Elle relève en outre qu’elle ne se heurte à aucun autre motif d’irrecevabilité.
Il convient donc de la déclarer recevable.
B. Sur le fond
. La Cour
rappelle que le caractère raisonnable de la durée d’une procédure s’apprécie
suivant les circonstances de la cause et eu égard aux critères consacrés par sa
jurisprudence, en particulier la complexité de l’affaire, le comportement de la
requérante et celui des autorités compétentes ainsi que l’enjeu du litige pour
les intéressés (voir, parmi beaucoup d’autres, Frydlender c.

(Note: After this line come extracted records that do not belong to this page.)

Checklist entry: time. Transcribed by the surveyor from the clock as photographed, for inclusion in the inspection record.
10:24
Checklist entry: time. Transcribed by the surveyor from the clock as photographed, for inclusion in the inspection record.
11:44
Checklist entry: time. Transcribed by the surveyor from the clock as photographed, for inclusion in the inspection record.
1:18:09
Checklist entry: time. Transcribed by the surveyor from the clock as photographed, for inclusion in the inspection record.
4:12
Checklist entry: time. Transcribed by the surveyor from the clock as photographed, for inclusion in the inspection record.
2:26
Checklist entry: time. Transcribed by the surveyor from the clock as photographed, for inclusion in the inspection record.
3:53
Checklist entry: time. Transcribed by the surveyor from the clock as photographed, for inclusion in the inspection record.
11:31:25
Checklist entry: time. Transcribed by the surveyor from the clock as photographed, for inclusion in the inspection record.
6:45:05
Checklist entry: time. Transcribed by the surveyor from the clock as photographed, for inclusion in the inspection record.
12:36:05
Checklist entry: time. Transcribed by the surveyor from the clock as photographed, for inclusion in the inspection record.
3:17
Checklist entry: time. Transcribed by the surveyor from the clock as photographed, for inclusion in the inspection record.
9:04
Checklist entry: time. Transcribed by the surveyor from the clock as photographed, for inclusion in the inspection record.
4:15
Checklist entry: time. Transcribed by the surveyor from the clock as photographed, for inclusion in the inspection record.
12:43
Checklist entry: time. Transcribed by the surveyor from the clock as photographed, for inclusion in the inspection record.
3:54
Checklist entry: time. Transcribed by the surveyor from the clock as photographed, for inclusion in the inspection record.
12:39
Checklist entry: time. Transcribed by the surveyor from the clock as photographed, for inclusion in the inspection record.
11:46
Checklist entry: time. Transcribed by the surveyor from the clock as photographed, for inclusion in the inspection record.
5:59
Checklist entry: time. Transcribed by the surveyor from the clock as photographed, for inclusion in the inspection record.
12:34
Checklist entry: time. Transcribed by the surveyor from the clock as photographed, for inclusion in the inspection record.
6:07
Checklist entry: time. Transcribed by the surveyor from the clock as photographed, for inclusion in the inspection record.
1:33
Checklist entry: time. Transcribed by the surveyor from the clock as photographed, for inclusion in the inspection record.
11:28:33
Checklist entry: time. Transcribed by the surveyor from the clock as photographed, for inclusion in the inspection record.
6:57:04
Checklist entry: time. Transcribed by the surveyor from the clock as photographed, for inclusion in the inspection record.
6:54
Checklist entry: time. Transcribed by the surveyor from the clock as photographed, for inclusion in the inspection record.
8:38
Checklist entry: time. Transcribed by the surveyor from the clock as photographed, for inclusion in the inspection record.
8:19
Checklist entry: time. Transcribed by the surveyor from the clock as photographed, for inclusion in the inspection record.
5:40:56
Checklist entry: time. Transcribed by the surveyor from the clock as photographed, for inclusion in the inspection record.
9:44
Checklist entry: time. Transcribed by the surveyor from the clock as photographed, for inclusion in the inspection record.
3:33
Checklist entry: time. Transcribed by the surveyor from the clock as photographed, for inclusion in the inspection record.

France
[GC], no 30979/96, § 43, CEDH 2000-VII, et Kaplan c. Turquie,
no 24240/07, § 48, 20 mars 2012).
. Après avoir
examiné tous les éléments qui lui ont été soumis, la Cour considère que le
Gouvernement n’a exposé aucun fait ni argument pouvant mener à une conclusion
différente dans le cas présent. Compte tenu de sa jurisprudence en la matière,
la Cour estime qu’en l’espèce la durée de la procédure litigieuse est excessive
et ne répond pas à l’exigence du « délai raisonnable ».
Partant, il y a eu violation de l’article 6 § 1.
II. SUR
L’APPLICATION DE L’ARTICLE 41 DE LA CONVENTION
. Aux termes de
l’article 41 de la Convention,
« Si la Cour
déclare qu’il y a eu violation de la Convention ou de ses Protocoles, et si le
droit interne de la Haute Partie contractante ne permet d’effacer qu’imparfaitement
les conséquences de cette violation, la Cour accorde à la partie lésée, s’il y
a lieu, une satisfaction équitable. »
. La requérante
n’a présenté aucune demande de satisfaction équitable. Partant, la Cour estime
qu’il n’y a pas lieu de lui octroyer de somme à ce titre.
PAR CES MOTIFS, LA COUR À L’UNANIMITÉ,
1. Déclare le restant de la
Requête recevable ;
2. Dit qu’il y a eu violation
de l’article 6 § 1 de la Convention.
Fait en français, puis communiqué par écrit
le 28 mai 2013, en application de l’article 77 §§ 2 et 3 du règlement.